You may remember that I wasn’t a fan of ABC’s “Happy Endings” when it debuted last month, dismissing it as not only the last, but least, of this season’s trend of sitcoms about young friends and/or relatives at different relationship stages.
Then a funny thing happened: I kept watching the show, at first just as something to have on in the background while doing other things, but then because I realized I was starting to actually, somehow, enjoy it. I have a few thoughts on why coming up just as soon as I pay you in poems…
I write a lot about the concept of sitcoms(*) that don’t have to be spectacularly funny every week if I’ve grown to like the characters; at a certain point, it can just be fun to plop down on the couch at the end of a long day and hang out with them. “Cougar Town” has become a fine example of this phenomenon, where even episodes without a lot of laughs still feel worth it because I enjoy spending a half-hour a week with the Cul-De-Sac Crew. I don’t have to like my sitcom characters to enjoy the show, of course. “Arrested Development” (which, like “Happy Endings,” made good use of directors Joe and Anthony Russo) was disdainful of all of its characters at every turn – even someone like Michael Bluth, who on another sitcom would have been the empathetic one, was quickly revealed to be just as petty as the rest of the family, just in a different, more passive-aggressive way.
(*) The idea can apply to dramas, too. “Treme,” for instance, only occasionally features significant plot movement or big emotional moments, but the characters and world are so well-drawn I just like visiting each week.
“Happy Endings,” though, aspires to be a hang-out kind of show, even if I don’t think it succeeds. Nine episodes in, I still find most of the characters hovering somewhere between obnoxious and more benignly annoying, though I from time to time feel sympathy for Casey Wilson’s Penny. (I also like Eliza Coupe’s Jane, but in the way I like every Eliza Coupe character, which is to say that I am scared of her but realize I am supposed to be.)
But even though I don’t like these characters, nor buy those climactic moments when they all put aside their usual bickering to be there for each other, I do find the show funny.
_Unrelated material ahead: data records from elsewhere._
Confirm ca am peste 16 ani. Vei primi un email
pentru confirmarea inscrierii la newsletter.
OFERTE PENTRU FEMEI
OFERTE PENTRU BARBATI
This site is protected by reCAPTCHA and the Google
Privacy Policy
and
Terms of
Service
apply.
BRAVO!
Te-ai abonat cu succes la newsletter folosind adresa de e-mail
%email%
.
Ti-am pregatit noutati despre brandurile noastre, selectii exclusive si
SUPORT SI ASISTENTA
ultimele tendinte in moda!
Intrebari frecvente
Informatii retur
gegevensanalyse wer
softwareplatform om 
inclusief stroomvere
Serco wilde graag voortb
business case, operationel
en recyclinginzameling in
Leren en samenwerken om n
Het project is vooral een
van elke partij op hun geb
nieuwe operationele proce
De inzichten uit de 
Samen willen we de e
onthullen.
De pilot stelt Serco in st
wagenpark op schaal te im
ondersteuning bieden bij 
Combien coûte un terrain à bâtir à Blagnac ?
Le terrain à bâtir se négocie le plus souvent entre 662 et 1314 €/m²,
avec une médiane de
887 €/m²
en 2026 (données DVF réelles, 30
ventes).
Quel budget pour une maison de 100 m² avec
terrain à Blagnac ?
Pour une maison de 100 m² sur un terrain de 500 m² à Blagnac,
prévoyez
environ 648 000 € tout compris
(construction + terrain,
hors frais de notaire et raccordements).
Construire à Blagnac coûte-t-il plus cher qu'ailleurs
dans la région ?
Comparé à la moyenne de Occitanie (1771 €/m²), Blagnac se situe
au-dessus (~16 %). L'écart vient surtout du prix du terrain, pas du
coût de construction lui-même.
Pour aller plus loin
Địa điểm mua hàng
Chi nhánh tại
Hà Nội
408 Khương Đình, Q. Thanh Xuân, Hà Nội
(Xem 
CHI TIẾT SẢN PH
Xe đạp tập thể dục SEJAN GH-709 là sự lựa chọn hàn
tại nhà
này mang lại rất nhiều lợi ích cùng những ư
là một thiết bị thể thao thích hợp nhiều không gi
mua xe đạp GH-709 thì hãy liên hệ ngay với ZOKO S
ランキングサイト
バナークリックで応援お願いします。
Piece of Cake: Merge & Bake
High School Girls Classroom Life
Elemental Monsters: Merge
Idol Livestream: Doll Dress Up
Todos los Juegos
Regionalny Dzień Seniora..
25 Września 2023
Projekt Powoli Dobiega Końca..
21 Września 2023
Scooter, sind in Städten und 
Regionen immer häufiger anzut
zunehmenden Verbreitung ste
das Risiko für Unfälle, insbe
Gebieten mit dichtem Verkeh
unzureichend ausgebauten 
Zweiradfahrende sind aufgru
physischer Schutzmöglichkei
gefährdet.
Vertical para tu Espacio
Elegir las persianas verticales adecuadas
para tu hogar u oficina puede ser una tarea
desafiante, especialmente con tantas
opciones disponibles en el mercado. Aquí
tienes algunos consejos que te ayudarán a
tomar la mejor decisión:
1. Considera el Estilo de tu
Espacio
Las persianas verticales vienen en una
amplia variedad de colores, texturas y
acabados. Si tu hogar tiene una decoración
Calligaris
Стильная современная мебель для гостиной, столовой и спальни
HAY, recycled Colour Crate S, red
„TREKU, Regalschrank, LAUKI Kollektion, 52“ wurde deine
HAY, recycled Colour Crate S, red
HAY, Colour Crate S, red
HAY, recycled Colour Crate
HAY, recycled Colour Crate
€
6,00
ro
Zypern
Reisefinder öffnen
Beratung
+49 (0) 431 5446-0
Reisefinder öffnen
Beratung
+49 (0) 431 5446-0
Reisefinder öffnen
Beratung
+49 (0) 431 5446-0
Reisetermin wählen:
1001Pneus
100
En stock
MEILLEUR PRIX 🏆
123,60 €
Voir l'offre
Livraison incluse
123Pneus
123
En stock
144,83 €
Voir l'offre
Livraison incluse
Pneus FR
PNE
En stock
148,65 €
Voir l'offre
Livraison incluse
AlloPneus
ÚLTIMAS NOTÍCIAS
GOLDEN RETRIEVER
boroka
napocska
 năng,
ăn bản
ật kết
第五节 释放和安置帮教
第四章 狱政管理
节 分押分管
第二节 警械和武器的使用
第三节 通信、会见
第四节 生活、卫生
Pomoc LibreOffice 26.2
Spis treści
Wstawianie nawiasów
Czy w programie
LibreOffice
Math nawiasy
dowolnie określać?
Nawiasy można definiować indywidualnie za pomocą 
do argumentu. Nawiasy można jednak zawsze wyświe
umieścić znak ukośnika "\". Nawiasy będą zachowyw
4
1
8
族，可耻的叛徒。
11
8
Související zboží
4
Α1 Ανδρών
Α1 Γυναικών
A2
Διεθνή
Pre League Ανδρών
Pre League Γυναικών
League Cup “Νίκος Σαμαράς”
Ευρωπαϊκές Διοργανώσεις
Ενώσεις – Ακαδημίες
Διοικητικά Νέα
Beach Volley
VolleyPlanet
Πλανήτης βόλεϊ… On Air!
Not “‘Arrested Development’ funny,” but definitely “solid companion to ‘Modern Family’ and ‘Cougar Town’ funny.” I think Adam Pally’s Max is kind of a smug d-bag (as opposed to a lovable d-bag like Barney Stinson), but I’m amused by some of the ideas he comes up with, and the absolute confidence with which he presents them. For example, this scene from last week in which Max teaches Penny how to behave around her new hipster boyfriend:
I watch a scene like that and I find myself liking Pally, if not Max, and I think most of the stories involving Max, Penny, Jane and Damon Wayans Jr’s Brad have been funny more often than not. Zachary Knighton’s Dave and Elisha Cuthbert’s Alex have been more problematic – Alex in particular I tend to forget exists unless a scene is specifically about her – but used in combination with the others, the show has started to work surprisingly well for me.
In a way, last night’s two episodes suggest it has more in common with my hang-out theory than I’d want to believe. The two respective Max dating stories were pretty funny, and I enjoyed Rob Huebel as Dave’s favorite teacher, but overall, the hour was fairly light on laugh-out-loud moments, and yet I found it a fairly pleasant experience to watch. Maybe I don’t love any of the regular characters, but I’ve gotten used to them. And after a certain point with a TV show, the difference between the two feelings isn’t that great.
And contrary to my prediction in that original review that, based on the struggles of “Perfect Couples,” “Traffic Light,” etc., “Happy Endings” was a dead show walking, most of the pre-upfront rumors I’ve read suggest that it actually has the best chance of ABC’s three bubble sitcoms (“Better With You” and “Mr. Sunshine” are the others) to be on next year’s schedule.
What does everybody else think? At the time the show debuted, many of you were more positive about it than I was; do you still feel that way? And has it grown on anyone else the way it has on me?